Start of Text for analysis

# Plastisol Tranfers



## imagecor (Jan 18, 2011)

Hi everyone my name is colleen and I started a small business from home 12 months ago. I do a lot of plastisol transfers and some runs are 200+. I was wondering if it is possible to get them done cheaper overseas (I am in Australia) and also what the minimuns are. Most of them are 1 or 2 colour and vary in size. cheers


----------



## proworlded (Oct 3, 2006)

What are some of the prices that you are now paying? Prices would depend on number of colors, size, quantity, etc.


----------



## puzzleswithout (Jun 2, 2010)

imagecor said:


> Hi everyone my name is colleen and I started a small business from home 12 months ago. I do a lot of plastisol transfers and some runs are 200+. I was wondering if it is possible to get them done cheaper overseas (I am in Australia) and also what the minimuns are. Most of them are 1 or 2 colour and vary in size. cheers


From the little research I've done into overseas suppliers, you'd need a few thousand to offset the price of the transportation. Even if you could find a supplier to produce the order (Manufacturing Quotes | Connect w/ Manufacturers | Join MFG.com is a decent site for doing so), you still need to consider tariffs, any international laws that may apply, and the possibly of intellectual copyright infringement and/or incorrect/unfulfilled orders. I'd suggest finding domestic supplier to produce your orders. I'm sure others here could provide a few in your country. Good luck.


----------



## imagecor (Jan 18, 2011)

End of Text for analysis

§ **Work order A**
In the rows, update the part that opens with the line containing "Between point (96, 436)" and closes with the line containing "is (855, 640)." by replacing "matte blue jacket at left" with "navy wool coat at left" and leaving everything else unchanged.

Start of Exercise input

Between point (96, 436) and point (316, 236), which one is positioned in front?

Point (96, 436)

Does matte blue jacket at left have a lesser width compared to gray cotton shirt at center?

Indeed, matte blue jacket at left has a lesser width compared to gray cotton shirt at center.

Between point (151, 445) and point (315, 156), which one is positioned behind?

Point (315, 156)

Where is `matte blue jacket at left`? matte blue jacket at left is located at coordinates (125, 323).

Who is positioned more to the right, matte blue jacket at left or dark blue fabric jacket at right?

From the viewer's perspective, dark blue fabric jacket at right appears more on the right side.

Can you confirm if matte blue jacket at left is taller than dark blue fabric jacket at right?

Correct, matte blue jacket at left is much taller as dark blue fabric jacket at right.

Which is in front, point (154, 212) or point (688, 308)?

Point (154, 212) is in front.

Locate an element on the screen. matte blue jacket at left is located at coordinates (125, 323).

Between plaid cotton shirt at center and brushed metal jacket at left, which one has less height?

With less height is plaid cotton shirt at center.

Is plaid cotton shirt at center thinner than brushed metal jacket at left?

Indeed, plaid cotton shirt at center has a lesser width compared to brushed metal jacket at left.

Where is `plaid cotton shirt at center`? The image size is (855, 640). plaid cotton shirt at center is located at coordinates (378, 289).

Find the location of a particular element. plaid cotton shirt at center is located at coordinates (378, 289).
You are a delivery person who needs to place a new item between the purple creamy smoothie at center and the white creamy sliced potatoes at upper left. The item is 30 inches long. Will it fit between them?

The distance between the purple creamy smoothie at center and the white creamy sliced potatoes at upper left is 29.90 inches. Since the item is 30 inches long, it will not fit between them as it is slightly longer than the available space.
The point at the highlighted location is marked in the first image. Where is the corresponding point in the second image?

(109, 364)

End of Exercise input
Start of Exercise input

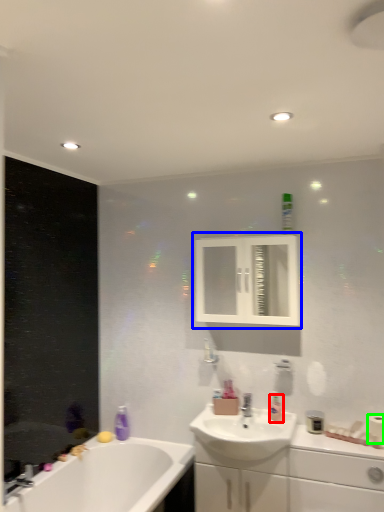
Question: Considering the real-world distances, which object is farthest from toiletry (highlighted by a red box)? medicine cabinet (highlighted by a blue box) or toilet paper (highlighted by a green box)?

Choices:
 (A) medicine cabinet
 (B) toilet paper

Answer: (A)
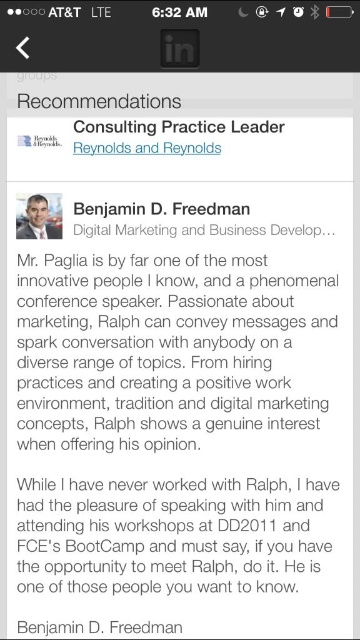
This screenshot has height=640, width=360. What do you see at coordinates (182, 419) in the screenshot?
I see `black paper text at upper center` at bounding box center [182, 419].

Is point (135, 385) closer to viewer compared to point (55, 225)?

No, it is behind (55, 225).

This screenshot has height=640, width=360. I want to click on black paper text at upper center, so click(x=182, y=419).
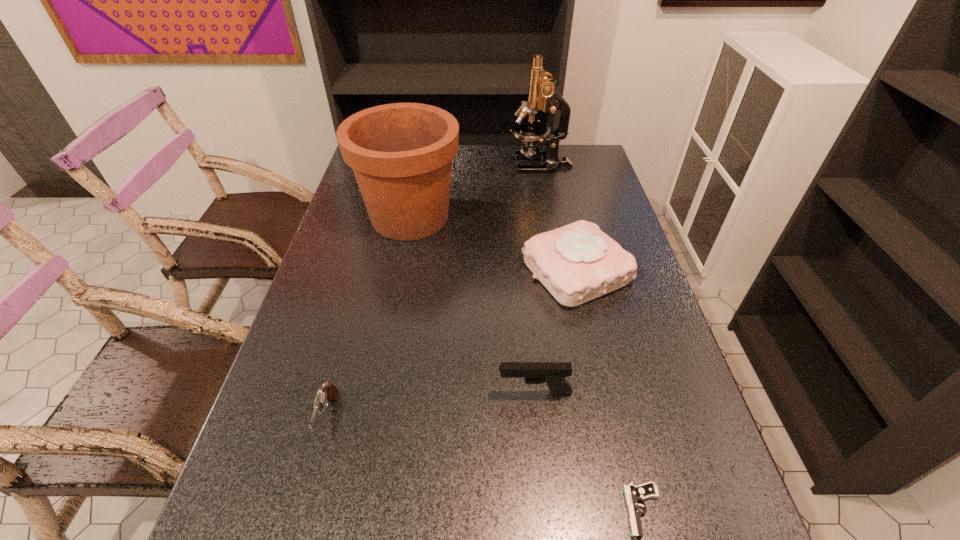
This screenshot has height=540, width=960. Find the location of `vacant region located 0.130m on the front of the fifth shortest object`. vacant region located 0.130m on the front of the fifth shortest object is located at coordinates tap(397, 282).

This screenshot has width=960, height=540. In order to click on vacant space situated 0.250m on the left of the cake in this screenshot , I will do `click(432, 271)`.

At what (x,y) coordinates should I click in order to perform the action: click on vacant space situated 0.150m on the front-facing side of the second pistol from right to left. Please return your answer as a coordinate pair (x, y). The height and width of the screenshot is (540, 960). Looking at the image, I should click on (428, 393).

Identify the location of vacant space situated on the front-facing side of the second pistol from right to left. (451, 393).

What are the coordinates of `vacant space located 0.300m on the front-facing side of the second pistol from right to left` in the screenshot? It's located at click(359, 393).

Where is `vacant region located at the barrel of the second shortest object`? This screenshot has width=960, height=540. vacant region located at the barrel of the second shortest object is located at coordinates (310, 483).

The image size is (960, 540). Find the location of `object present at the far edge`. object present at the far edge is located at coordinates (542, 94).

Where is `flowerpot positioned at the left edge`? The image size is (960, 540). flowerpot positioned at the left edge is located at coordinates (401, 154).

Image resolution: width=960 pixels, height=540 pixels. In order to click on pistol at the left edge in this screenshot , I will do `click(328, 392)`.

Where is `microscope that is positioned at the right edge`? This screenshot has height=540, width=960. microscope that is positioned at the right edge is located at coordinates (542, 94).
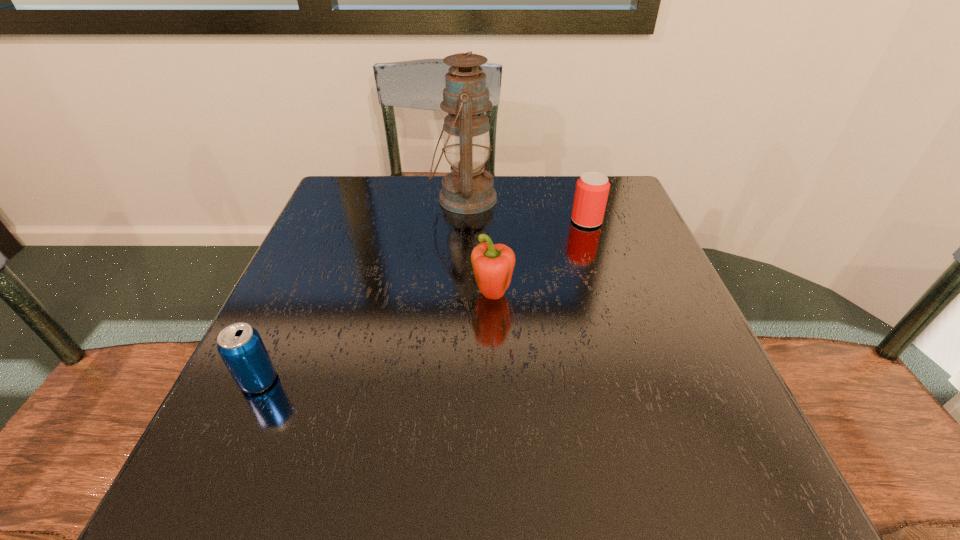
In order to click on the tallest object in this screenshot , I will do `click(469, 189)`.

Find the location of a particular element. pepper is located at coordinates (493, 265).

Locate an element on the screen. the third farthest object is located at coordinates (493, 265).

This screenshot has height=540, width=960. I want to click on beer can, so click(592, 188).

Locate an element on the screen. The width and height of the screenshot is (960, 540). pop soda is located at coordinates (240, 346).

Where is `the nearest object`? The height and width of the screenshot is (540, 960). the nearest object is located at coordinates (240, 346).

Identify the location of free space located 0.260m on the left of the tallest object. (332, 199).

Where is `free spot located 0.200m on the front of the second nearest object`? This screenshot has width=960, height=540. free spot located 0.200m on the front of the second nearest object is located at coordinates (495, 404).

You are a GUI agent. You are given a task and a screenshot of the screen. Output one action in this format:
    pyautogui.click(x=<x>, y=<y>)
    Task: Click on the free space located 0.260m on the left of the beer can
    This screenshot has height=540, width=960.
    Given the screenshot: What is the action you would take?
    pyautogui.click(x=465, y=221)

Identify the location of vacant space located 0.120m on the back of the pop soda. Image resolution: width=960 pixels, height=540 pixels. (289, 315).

End of Exercise input
Start of Exercise input

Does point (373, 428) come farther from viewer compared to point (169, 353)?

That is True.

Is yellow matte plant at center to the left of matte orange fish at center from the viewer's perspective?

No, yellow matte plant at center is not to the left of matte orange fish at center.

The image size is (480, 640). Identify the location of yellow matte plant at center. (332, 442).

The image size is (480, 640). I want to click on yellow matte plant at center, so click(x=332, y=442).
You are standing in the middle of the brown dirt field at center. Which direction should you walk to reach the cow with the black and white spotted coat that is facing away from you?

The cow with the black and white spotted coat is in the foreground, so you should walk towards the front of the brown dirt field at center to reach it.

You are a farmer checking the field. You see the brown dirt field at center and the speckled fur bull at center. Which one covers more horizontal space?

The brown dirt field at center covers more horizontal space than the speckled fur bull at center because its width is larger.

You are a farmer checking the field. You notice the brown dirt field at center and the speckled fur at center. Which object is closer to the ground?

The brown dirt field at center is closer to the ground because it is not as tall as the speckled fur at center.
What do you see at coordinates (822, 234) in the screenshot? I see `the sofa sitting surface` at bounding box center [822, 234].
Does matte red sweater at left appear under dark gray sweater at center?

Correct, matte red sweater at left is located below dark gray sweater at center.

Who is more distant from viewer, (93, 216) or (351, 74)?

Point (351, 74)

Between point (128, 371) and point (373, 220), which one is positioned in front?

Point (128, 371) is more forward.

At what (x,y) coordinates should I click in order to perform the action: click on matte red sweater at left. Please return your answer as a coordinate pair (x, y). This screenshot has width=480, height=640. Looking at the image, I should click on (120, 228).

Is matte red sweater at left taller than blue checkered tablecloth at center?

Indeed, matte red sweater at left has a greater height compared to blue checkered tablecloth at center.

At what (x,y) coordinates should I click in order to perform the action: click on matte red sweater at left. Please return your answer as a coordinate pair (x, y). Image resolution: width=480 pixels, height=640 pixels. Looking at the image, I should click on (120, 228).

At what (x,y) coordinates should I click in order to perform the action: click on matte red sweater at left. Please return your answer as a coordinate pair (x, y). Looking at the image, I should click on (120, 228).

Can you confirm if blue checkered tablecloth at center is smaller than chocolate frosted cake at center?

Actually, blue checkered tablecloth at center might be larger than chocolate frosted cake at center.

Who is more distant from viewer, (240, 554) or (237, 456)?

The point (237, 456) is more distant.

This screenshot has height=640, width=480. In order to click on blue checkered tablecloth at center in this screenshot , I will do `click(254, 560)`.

End of Exercise input

§ **Work order B**
Retype the part of the plastisol transfers thread that opens with the words "What are some" and closes with "(Jun 2, 2010)".

§ **Answer A**
Between point (96, 436) and point (316, 236), which one is positioned in front?

Point (96, 436)

Does navy wool coat at left have a lesser width compared to gray cotton shirt at center?

Indeed, navy wool coat at left has a lesser width compared to gray cotton shirt at center.

Between point (151, 445) and point (315, 156), which one is positioned behind?

Point (315, 156)

Where is `navy wool coat at left`? navy wool coat at left is located at coordinates (125, 323).

Who is positioned more to the right, navy wool coat at left or dark blue fabric jacket at right?

From the viewer's perspective, dark blue fabric jacket at right appears more on the right side.

Can you confirm if navy wool coat at left is taller than dark blue fabric jacket at right?

Correct, navy wool coat at left is much taller as dark blue fabric jacket at right.

Which is in front, point (154, 212) or point (688, 308)?

Point (154, 212) is in front.

Locate an element on the screen. navy wool coat at left is located at coordinates (125, 323).

Between plaid cotton shirt at center and brushed metal jacket at left, which one has less height?

With less height is plaid cotton shirt at center.

Is plaid cotton shirt at center thinner than brushed metal jacket at left?

Indeed, plaid cotton shirt at center has a lesser width compared to brushed metal jacket at left.

Where is `plaid cotton shirt at center`? The image size is (855, 640). plaid cotton shirt at center is located at coordinates (378, 289).

§ **Answer B**
What are some of the prices that you are now paying? Prices would depend on number of colors, size, quantity, etc.


----------



## puzzleswithout (Jun 2, 2010)